Segment Start: RECORDS FOR PROCESSING
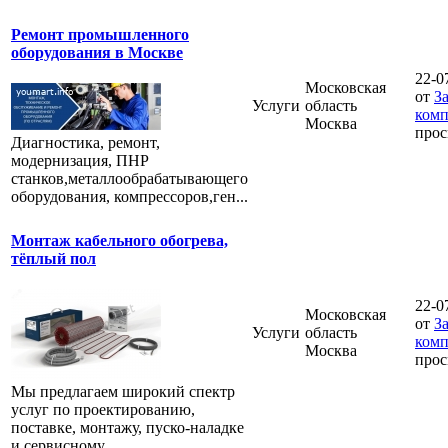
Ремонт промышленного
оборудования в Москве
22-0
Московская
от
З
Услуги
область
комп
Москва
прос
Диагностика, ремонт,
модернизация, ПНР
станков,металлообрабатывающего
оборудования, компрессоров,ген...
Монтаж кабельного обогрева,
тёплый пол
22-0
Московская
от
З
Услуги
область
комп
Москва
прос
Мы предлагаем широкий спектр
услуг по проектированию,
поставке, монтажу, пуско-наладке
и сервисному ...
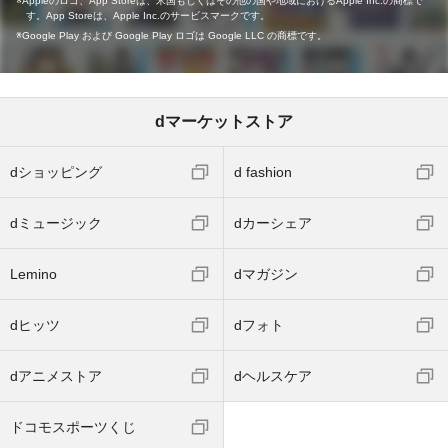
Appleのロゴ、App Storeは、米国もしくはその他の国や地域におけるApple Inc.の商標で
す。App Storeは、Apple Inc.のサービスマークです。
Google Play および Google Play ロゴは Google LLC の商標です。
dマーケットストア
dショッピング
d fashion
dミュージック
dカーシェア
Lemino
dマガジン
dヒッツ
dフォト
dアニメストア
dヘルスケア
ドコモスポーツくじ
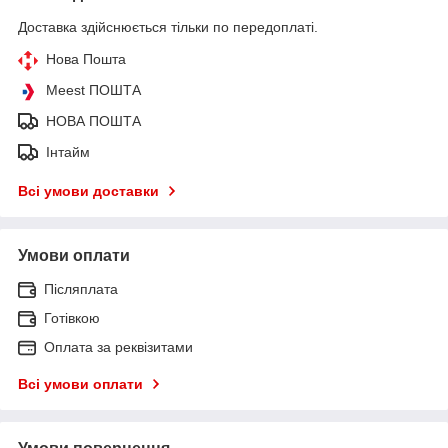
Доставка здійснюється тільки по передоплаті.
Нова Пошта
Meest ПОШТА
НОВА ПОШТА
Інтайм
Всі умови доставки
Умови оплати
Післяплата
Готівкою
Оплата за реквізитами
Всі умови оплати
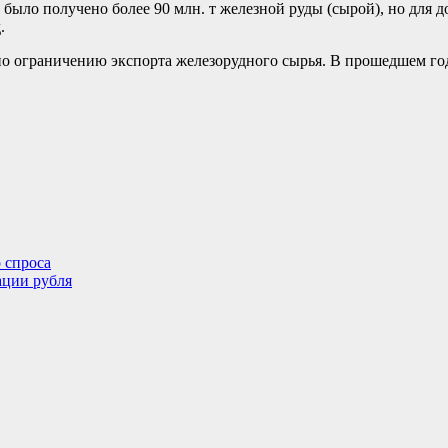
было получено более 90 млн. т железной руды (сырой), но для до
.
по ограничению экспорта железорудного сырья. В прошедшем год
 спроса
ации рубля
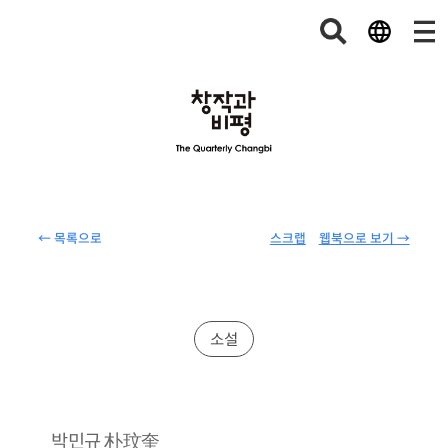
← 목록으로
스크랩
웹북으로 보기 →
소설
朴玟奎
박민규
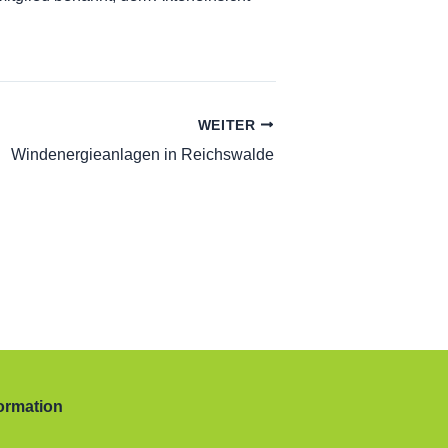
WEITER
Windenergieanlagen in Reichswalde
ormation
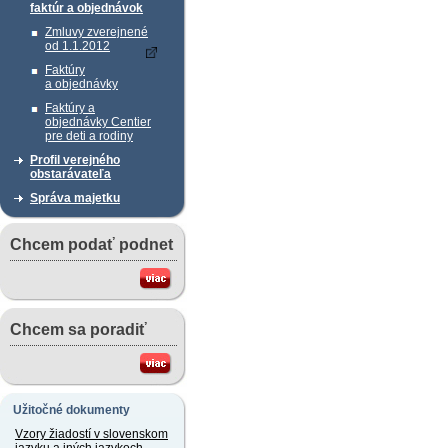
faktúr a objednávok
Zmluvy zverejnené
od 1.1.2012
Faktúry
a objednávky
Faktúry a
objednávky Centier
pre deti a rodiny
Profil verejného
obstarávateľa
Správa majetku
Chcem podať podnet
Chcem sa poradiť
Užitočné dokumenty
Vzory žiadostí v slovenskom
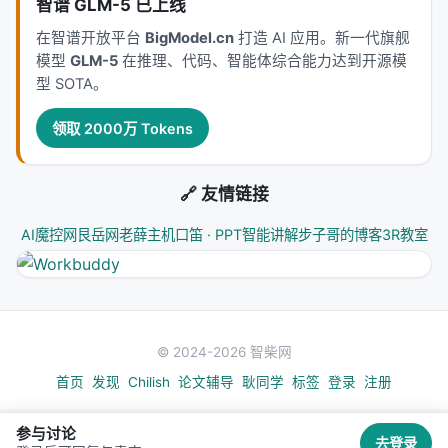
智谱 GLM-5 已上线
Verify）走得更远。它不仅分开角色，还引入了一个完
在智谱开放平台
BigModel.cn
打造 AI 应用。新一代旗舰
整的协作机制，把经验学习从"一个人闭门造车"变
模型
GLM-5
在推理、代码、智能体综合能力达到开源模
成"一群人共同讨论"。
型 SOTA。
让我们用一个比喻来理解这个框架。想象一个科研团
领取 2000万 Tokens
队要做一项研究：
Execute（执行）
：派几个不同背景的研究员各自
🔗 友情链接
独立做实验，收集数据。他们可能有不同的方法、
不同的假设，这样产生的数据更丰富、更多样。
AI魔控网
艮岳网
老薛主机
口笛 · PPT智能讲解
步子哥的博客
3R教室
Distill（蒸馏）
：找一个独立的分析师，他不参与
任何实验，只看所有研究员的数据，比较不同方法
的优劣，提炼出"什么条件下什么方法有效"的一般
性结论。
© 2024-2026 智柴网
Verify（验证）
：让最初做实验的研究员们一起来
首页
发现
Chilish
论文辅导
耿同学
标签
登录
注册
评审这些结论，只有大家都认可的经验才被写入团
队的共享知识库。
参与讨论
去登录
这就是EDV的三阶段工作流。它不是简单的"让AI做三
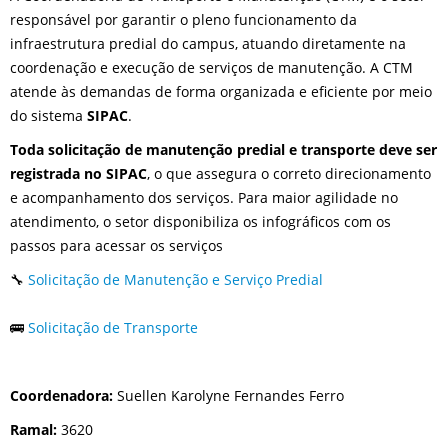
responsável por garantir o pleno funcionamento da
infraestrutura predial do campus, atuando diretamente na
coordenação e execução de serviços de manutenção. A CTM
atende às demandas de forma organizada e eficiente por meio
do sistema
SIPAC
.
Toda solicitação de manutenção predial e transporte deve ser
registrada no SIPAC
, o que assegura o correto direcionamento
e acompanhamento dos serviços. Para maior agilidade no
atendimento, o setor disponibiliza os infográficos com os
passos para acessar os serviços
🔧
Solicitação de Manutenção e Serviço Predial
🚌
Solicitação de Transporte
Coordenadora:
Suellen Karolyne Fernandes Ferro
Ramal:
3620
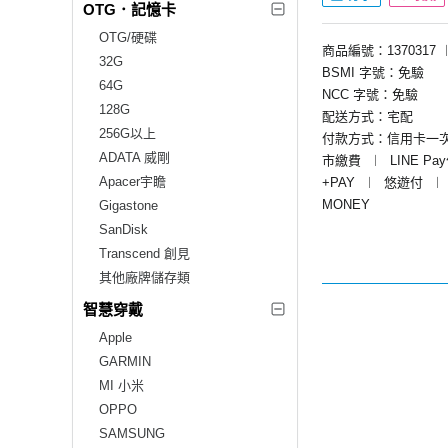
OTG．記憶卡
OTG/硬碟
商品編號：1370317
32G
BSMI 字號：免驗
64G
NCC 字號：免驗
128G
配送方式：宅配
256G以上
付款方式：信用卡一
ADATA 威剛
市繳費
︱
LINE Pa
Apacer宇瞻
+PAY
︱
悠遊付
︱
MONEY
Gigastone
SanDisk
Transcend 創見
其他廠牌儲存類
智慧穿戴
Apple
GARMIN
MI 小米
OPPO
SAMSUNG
Segment End: RECORDS FOR PROCESSING
Segment Start: RECORDS FOR PROCESSING
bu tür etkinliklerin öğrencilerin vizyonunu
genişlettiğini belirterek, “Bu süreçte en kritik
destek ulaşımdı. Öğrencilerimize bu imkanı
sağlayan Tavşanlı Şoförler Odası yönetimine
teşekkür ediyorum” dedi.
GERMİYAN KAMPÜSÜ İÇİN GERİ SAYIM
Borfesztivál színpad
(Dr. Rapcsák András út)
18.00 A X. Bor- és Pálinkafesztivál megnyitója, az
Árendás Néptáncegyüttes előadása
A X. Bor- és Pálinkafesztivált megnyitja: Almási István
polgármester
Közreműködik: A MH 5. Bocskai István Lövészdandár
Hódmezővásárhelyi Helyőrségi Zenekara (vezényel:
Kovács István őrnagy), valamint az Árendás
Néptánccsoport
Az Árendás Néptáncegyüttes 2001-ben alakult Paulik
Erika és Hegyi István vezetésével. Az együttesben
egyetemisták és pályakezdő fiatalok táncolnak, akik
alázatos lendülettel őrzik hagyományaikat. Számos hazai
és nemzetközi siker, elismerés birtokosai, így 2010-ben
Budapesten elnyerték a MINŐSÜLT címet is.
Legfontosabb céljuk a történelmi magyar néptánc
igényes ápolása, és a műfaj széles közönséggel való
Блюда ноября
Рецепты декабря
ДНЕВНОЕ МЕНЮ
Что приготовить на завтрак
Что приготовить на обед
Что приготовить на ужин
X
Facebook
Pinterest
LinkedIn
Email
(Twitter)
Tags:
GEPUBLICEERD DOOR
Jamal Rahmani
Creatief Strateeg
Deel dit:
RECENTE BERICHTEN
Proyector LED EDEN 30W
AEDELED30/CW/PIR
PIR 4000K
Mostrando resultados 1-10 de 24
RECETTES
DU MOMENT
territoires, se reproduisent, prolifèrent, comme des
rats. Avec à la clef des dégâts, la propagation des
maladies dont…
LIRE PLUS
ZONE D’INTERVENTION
Segment End: RECORDS FOR PROCESSING
Copy word for word the lines of the records above from the one with "Google Play および" up to and including the one with "Всі умови оплати". Skip the pictures.

> [PROBLEM SOLUTION]:
Google Play および Google Play ロゴは Google LLC の商標です。
dマーケットストア
dショッピング
d fashion
dミュージック
dカーシェア
Lemino
dマガジン
dヒッツ
dフォト
dアニメストア
dヘルスケア
ドコモスポーツくじ
Доставка здійснюється тільки по передоплаті.
Нова Пошта
Meest ПОШТА
НОВА ПОШТА
Інтайм
Всі умови доставки
Умови оплати
Післяплата
Готівкою
Оплата за реквізитами
Всі умови оплати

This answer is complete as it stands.